EXERCISE MATERIALS:
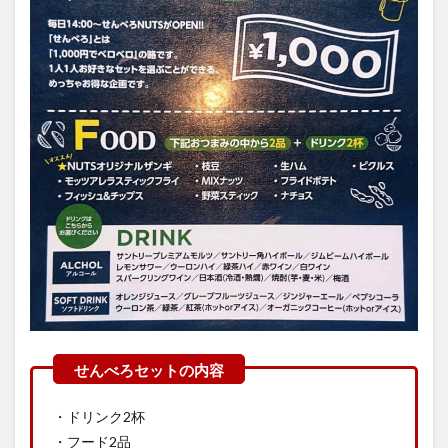
・ドリンク2杯
・フード2品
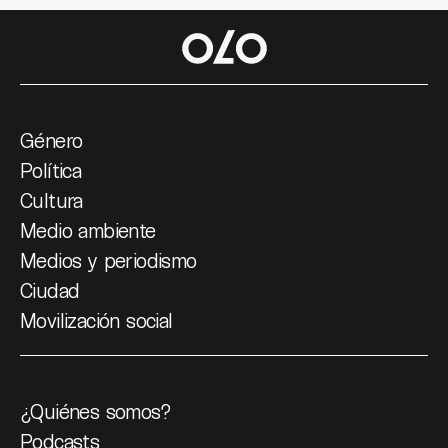
Género
Política
Cultura
Medio ambiente
Medios y periodismo
Ciudad
Movilización social
¿Quiénes somos?
Podcasts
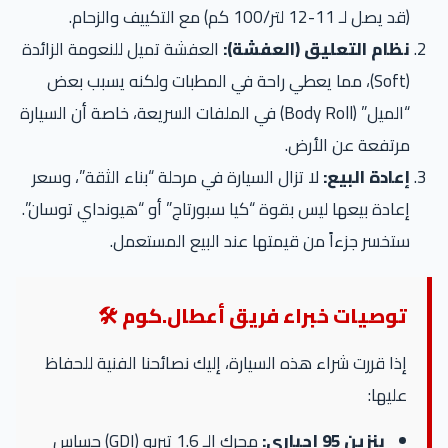
(قد يصل لـ 11-12 لتر/100 كم) مع التكييف والزحام.
نظام التعليق (العفشة):
العفشة تميل للنعومة الزائدة
(Soft)، مما يعطي راحة في المطبات ولكنه يسبب بعض
“الميل” (Body Roll) في الملفات السريعة، خاصة أن السيارة
مرتفعة عن الأرض.
إعادة البيع:
لا تزال السيارة في مرحلة “بناء الثقة”، وسعر
إعادة بيعها ليس بقوة “كيا سبورتاج” أو “هيونداي توسان”.
ستخسر جزءاً من قيمتها عند البيع المستعمل.
توصيات خبراء فريق أعطال.كوم 🛠️
إذا قررت شراء هذه السيارة، إليك نصائحنا الفنية للحفاظ
عليها:
بنزين 95 إجباري:
محرك الـ 1.6 تيربو (GDI) حساس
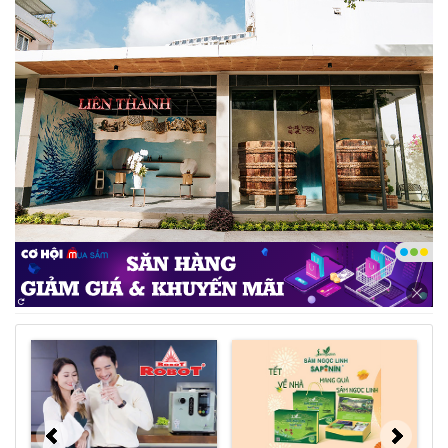
Một khu vực tại nhà triển lãm thu hút sự quan tâm
của khách - Ảnh: DNCC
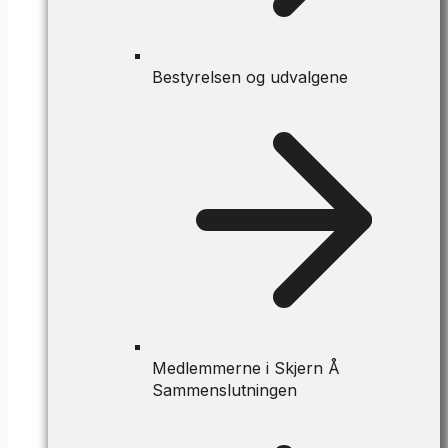
Bestyrelsen og udvalgene
Medlemmerne i Skjern Å
Sammenslutningen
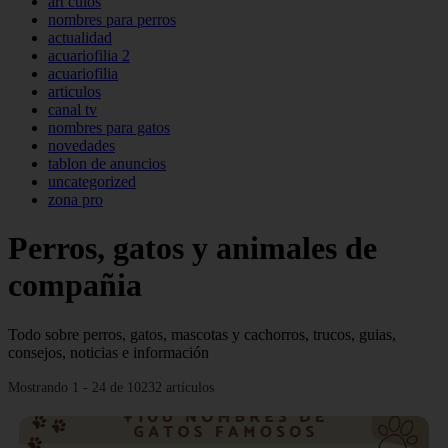
art culos
nombres para perros
actualidad
acuariofilia 2
acuariofilia
articulos
canal tv
nombres para gatos
novedades
tablon de anuncios
uncategorized
zona pro
Perros, gatos y animales de
compañia
Todo sobre perros, gatos, mascotas y cachorros, trucos, guias,
consejos, noticias e información
Mostrando 1 - 24 de 10232 artículos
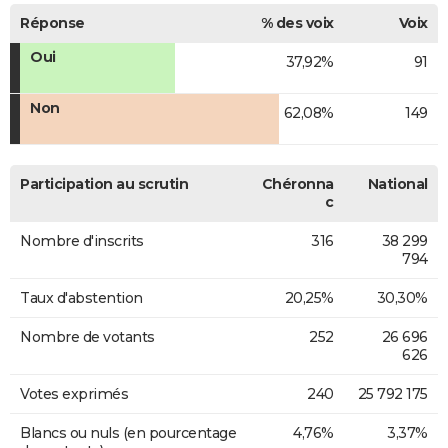
Réponse
% des voix
Voix
Oui
37,92%
91
Non
62,08%
149
Participation au scrutin
Chéronna
National
c
Nombre d'inscrits
316
38 299
794
Taux d'abstention
20,25%
30,30%
Nombre de votants
252
26 696
626
Votes exprimés
240
25 792 175
Blancs ou nuls (en pourcentage
4,76%
3,37%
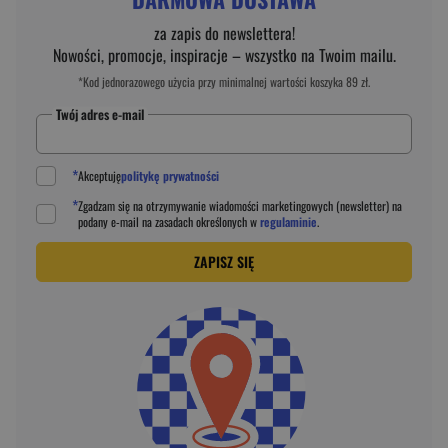
za zapis do newslettera!
Nowości, promocje, inspiracje – wszystko na Twoim mailu.
*Kod jednorazowego użycia przy minimalnej wartości koszyka 89 zł.
Twój adres e-mail
*
Akceptuję
politykę prywatności
*
Zgadzam się na otrzymywanie wiadomości marketingowych (newsletter) na
podany
e-mail
na zasadach określonych w
regulaminie
.
ZAPISZ SIĘ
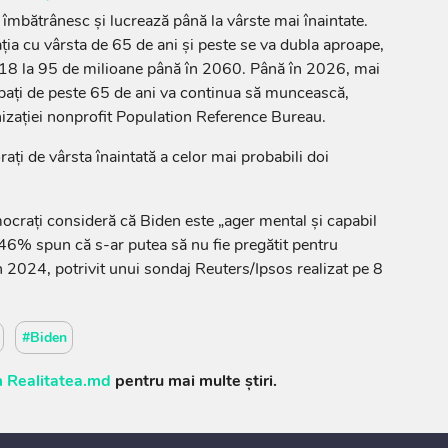
 îmbătrânesc și lucrează până la vârste mai înaintate.
ia cu vârsta de 65 de ani și peste se va dubla aproape,
018 la 95 de milioane până în 2060. Până în 2026, mai
bați de peste 65 de ani va continua să muncească,
anizației nonprofit Population Reference Bureau.
rați de vârsta înaintată a celor mai probabili doi
crați consideră că Biden este „ager mental și capabil
, 46% spun că s-ar putea să nu fie pregătit pentru
 2024, potrivit unui sondaj Reuters/Ipsos realizat pe 8
#Biden
 Realitatea.md
pentru mai multe știri.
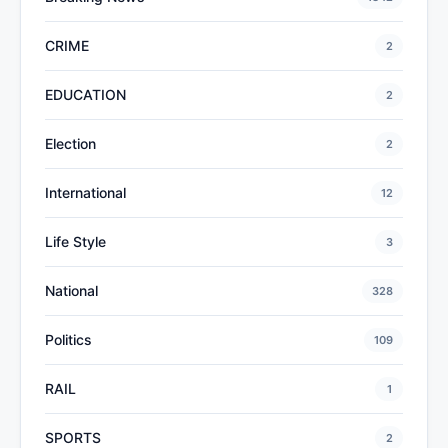
CRIME
2
EDUCATION
2
Election
2
International
12
Life Style
3
National
328
Politics
109
RAIL
1
SPORTS
2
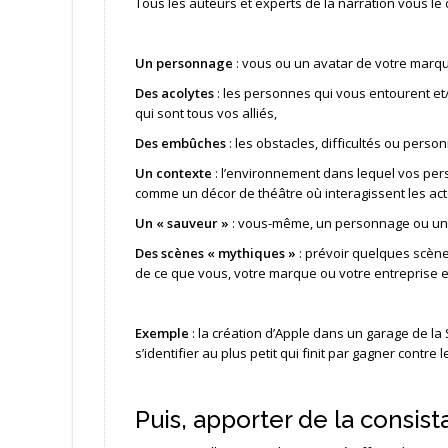
Tous les auteurs et experts de la narration vous le di
Un personnage
: vous ou un avatar de votre marqu
Des acolytes
: les personnes qui vous entourent et
qui sont tous vos alliés,
Des embûches
: les obstacles, difficultés ou perso
Un contexte
: l’environnement dans lequel vos pers
comme un décor de théâtre où interagissent les act
Un « sauveur »
: vous-même, un personnage ou un é
Des scènes « mythiques »
: prévoir quelques scène
de ce que vous, votre marque ou votre entreprise 
Exemple
: la création d’Apple dans un garage de la
s’identifier au plus petit qui finit par gagner contre 
Puis, apporter de la consis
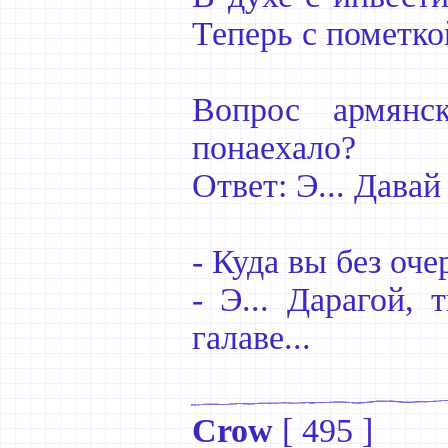
Теперь с пометко
Вопрос армянс
понаехало?
Ответ: Э... Давай
- Куда вы без оче
- Э... Дарагой,
галаве...
Crow
[
495
]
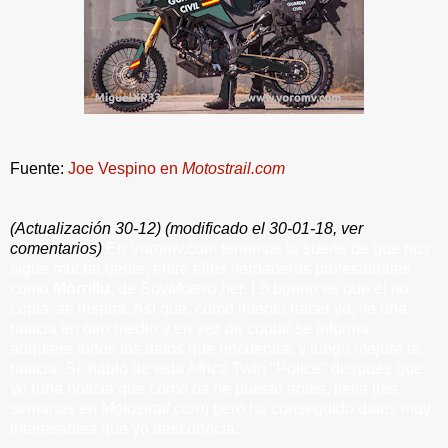
Fuente:
Joe Vespino en
Motostrail.com
(Actualización 30-12) (modificado el 30-01-18, ver
comentarios)
En Voromv.com tenemos la suerte de que nos
sigue mucha gente, entre ellos verdaderos profesionales
como
Morrillu
, de
SoyMotero.net
. Lo bueno es que él no
copia, se inspira. Así que, como intento hacer yo, ve una
noticia en otro medio y en vez de copiar se informa,
adquiere todos los datos que encuentra, y luego mejora la
noticia. Sí, habló de esta Africa Twin "Police" después que
yo (una noticia que como os he puesto antes,
lleva tres
semanas en
Motostrail.com
) pero
ha conseguido datos muy
interesantes
que yo desconocía:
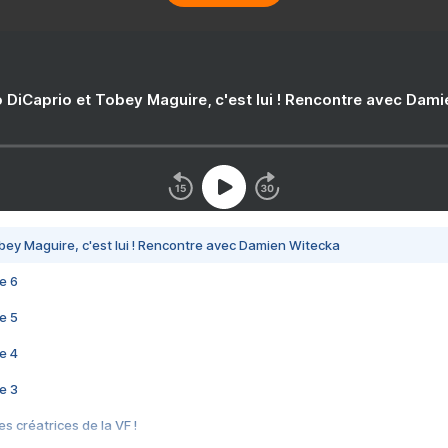
 DiCaprio et Tobey Maguire, c'est lui ! Rencontre avec Dam
bey Maguire, c'est lui ! Rencontre avec Damien Witecka
e 6
e 5
e 4
e 3
s créatrices de la VF !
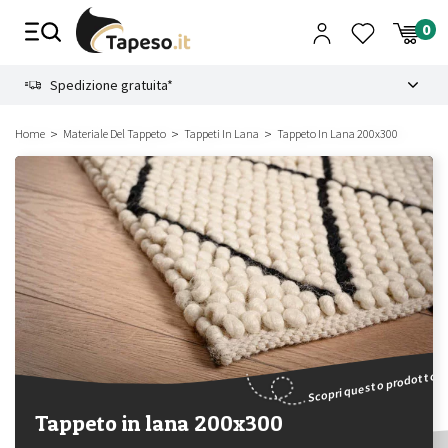
Vai
al
contenuto
8.4
Spedizione gratuita*
Home
Materiale Del Tappeto
Tappeti In Lana
Tappeto In Lana 200x300
Scopri questo prodotto
Tappeto in lana 200x300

PROBLEM DESCRIPTION: Check each line of the records for "Biden" and copy the ones that contain it.

SOLVED EXERCISE:
crați consideră că Biden este „ager mental și capabil
#Biden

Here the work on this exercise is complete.